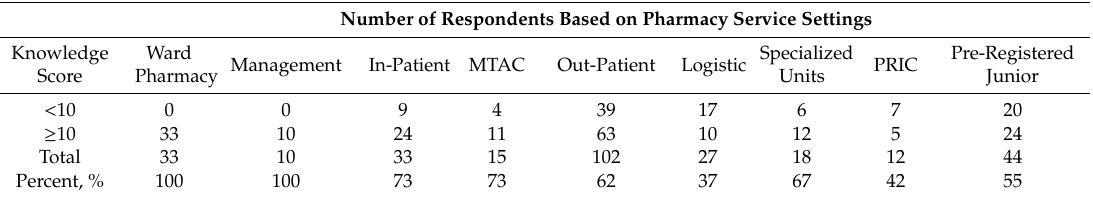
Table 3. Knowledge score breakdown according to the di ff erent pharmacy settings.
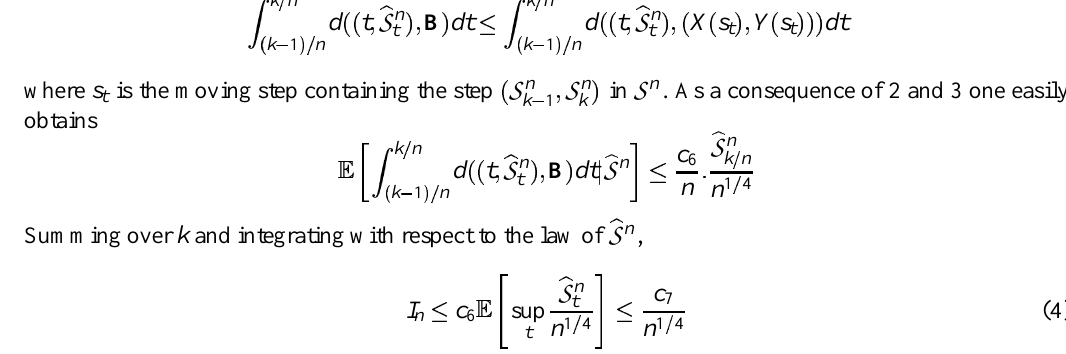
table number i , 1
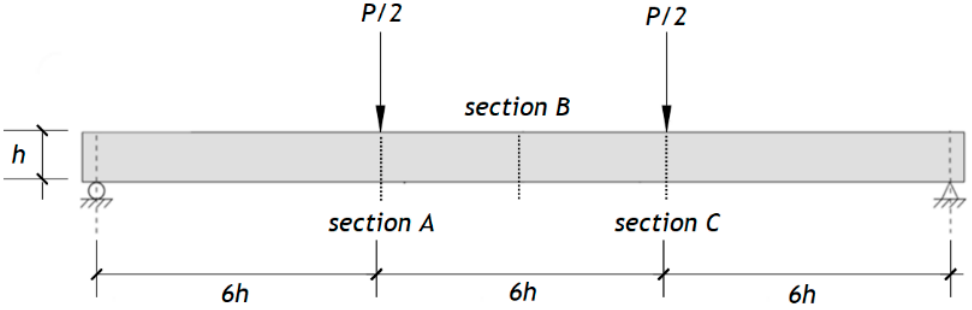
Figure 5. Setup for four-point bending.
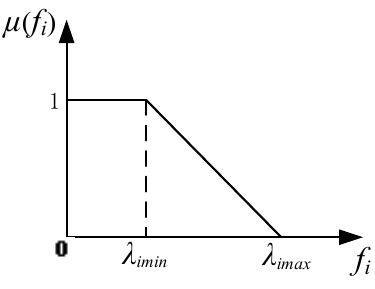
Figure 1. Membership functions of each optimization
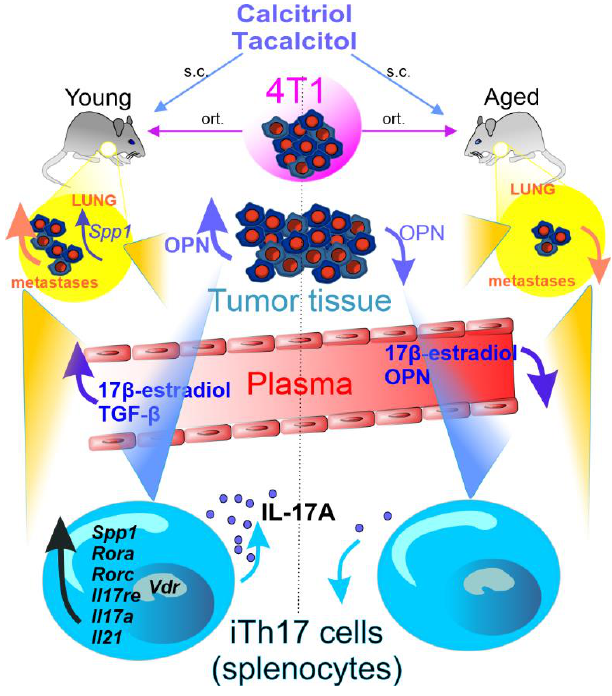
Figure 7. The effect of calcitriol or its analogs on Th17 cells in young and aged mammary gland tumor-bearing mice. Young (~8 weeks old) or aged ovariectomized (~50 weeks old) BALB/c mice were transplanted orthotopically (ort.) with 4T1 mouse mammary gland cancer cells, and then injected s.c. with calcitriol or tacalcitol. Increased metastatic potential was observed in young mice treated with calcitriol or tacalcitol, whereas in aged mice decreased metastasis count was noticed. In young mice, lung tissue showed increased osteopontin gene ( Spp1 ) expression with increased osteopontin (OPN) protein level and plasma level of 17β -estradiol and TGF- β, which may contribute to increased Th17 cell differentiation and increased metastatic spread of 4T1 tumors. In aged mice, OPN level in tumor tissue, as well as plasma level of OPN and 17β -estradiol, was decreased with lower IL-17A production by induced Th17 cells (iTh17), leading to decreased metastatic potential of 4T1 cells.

================

→ **What you will do**:
Everything in the listing is to be returned word for word, except the pictures.

→ **Response**:
Table 3. Knowledge score breakdown according to the di ff erent pharmacy settings.
table number i , 1
Figure 5. Setup for four-point bending.
Figure 1. Membership functions of each optimization
Figure 7. The effect of calcitriol or its analogs on Th17 cells in young and aged mammary gland tumor-bearing mice. Young (~8 weeks old) or aged ovariectomized (~50 weeks old) BALB/c mice were transplanted orthotopically (ort.) with 4T1 mouse mammary gland cancer cells, and then injected s.c. with calcitriol or tacalcitol. Increased metastatic potential was observed in young mice treated with calcitriol or tacalcitol, whereas in aged mice decreased metastasis count was noticed. In young mice, lung tissue showed increased osteopontin gene ( Spp1 ) expression with increased osteopontin (OPN) protein level and plasma level of 17β -estradiol and TGF- β, which may contribute to increased Th17 cell differentiation and increased metastatic spread of 4T1 tumors. In aged mice, OPN level in tumor tissue, as well as plasma level of OPN and 17β -estradiol, was decreased with lower IL-17A production by induced Th17 cells (iTh17), leading to decreased metastatic potential of 4T1 cells.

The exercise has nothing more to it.